The discussion shifts to the future of open source in the age of AI. Dohmke believes that AI will make it easier for developers to contribute to open-source projects, navigate codebases, and review pull requests. Developers could use co-pilot and SV agents to make changes and submit pull requests. The community of developers would still need to decide, whether the changes would improve the library or not.
The conversation explores whether Python is the "final programming language." Dohmke thinks the ultimate programming language will be human language. While AI will continue to drive language innovation, and Python remains popular, the layer that the humans can write will always exist as a programming language.

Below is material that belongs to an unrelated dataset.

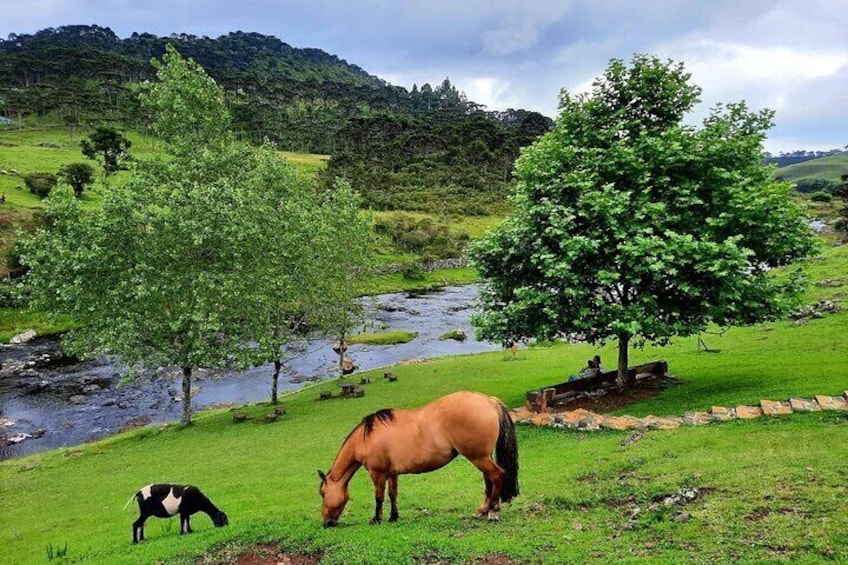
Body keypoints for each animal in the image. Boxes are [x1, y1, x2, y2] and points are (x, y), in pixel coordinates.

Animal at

Dohmke concludes by describing his personal tech stack, which includes GitHub, Slack, VS Code, and ChatGPT, and envisions a future where AI assists developers in navigating the complexities of software development, allowing them to focus on creativity and innovation. He also emphasizes the importance of securing the open-source ecosystem, and continued progress in the agent systems and how these are improving code quality and generation.